Current EPID technology is based upon passive amorphous silicon flat panel imagers. In this proposal we plan to investigate the application of next generation sensor technology, developed by the STFC CMOS Sensor Design Group, which has both superior image quality and active functionality.
We propose to carry out a feasibility study with a long-term view to developing the following transit dosimetry technology: a large area, ultra high image quality flat panel imager displaying real-time, calibrated dose map updates throughout treatment delivery. The core of the system will be an STFC developed CMOS Active Pixel Sensor. It will not only introduce large area, radiation hard CMOS technology to EPID systems but will go a significant step further and introduce next generation Active Pixel Sensor technology.

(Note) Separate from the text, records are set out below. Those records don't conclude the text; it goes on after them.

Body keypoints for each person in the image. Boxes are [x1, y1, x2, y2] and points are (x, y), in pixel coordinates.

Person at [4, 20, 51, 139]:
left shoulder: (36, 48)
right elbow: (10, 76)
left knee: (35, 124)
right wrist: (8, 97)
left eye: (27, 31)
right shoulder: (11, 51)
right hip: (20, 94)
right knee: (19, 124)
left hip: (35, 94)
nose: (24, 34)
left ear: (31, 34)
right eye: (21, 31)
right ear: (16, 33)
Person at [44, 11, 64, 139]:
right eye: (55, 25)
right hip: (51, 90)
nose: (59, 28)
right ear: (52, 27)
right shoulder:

Who will benefit from this research and how?

Department of Health policy makers - The department of health have made recommendations to all radiotherapy departments in the UK to implement in-vivo dosimetry methods. One recommendation is that IMRT would benefit from transit dosimetry and that research into this field should be encouraged and supported. This proposal aims to do exactly that and so will help to work towards safer radiotherapy for the UK and beyond.

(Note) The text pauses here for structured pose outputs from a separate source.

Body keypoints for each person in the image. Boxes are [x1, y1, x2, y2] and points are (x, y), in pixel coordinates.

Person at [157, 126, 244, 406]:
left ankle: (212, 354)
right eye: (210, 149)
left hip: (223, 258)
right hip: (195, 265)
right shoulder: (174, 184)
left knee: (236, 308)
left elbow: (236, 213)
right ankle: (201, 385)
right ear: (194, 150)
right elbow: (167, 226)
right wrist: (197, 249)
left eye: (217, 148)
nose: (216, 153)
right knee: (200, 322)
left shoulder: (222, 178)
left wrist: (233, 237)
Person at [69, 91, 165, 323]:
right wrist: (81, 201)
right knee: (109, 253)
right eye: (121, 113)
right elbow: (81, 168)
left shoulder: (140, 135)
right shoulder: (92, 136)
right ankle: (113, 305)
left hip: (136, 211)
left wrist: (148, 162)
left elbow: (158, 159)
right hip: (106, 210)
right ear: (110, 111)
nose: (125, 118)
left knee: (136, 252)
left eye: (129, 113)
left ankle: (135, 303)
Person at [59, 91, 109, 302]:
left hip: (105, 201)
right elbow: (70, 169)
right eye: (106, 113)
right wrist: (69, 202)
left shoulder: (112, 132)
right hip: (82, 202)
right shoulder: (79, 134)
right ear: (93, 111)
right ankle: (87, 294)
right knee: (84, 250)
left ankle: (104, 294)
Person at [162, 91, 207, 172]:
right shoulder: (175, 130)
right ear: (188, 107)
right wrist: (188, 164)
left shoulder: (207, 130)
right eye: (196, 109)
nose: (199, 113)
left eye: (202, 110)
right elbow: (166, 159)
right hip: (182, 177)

Radiotherapy community - The radiotherapy community is actively implementing in-vivo dosimetry methods, including transit dosimetry. Currently centres are implementing methodologies which uses EPID technology that was designed and built for a different purpose, namely patient set-up and localisation. Consequently, the performance of current EPIDs is not matched to that required for transit dosimetry and there is a complete absence of any built-in functionality or programmable features that lend themselves to developing an automated, efficient technology that operates with minimal disruption to the clinical workflow. It is a common problem in radiotherapy that as the demand for more sophisticated radiotherapy increases and more technological solutions are introduced then it has a negative impact on patient throughput. We aim to counter this by introducing new technology with a programmable interface and built-in functionality to enable self-calibration, automated procedures, continuously updating display presenting the information needed in the most appropriate format without the need for post treatment analysis, and so on.

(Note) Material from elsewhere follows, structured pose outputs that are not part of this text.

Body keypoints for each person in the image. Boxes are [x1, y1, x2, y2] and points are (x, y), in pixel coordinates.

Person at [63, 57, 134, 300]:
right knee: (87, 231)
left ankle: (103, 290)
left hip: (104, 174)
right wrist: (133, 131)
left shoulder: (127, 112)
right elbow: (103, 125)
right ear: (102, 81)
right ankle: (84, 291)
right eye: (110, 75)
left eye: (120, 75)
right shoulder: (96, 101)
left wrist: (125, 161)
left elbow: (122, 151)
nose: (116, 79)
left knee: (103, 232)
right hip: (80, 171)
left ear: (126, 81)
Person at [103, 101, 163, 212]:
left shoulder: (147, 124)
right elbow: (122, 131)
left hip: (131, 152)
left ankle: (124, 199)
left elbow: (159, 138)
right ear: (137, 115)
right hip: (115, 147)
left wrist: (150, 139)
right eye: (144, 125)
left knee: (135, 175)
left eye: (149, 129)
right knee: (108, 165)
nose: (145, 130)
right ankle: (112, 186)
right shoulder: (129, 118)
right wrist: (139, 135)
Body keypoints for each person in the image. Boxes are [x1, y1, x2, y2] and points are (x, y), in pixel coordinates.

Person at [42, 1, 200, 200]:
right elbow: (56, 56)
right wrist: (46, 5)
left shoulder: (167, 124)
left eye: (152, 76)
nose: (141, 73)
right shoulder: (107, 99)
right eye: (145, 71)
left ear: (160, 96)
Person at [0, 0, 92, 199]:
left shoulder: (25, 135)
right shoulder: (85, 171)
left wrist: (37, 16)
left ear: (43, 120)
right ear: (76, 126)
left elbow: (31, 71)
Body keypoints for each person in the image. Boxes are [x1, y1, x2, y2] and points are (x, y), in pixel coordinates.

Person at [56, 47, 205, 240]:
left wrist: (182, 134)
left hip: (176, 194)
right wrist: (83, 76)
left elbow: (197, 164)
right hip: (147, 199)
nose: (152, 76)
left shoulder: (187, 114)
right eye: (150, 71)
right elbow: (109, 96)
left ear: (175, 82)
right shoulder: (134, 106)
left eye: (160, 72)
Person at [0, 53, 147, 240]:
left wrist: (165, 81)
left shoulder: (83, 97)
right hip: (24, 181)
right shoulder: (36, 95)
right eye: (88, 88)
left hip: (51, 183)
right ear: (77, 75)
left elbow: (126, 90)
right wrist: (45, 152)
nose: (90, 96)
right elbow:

Patient groups - The Department of Health aim in recommending the introduction of in-vivo dosimetry and research into transit dosimetry was to make radiotherapy safer for the patient. The Case for Support refers to a report from the Netherlands whereby 17 serious errors were detected using transit dosimetry in the treatment delivery plan within a cohort of just over 4000 patients. Our aim is to introduce technology with superior performance and an application specific set of features and functionality to enable easy integration of such systems into the clinic.

Academic community - Novel large area, radiation hard, functional, sensor technology is applicable to a wide range of academic communities beyond radiotherapy, from medical imaging and monitoring, through to space science, particle physics and industrial imaging. Via wide dissemination we hope to introduce the technology to other disciplines and stimulate further research into such technological solutions. A key interest of the project consortium is to promote extensive research into solving the issues currently facing in-vivo dosimetry and work towards a verifiable radiotherapy solution.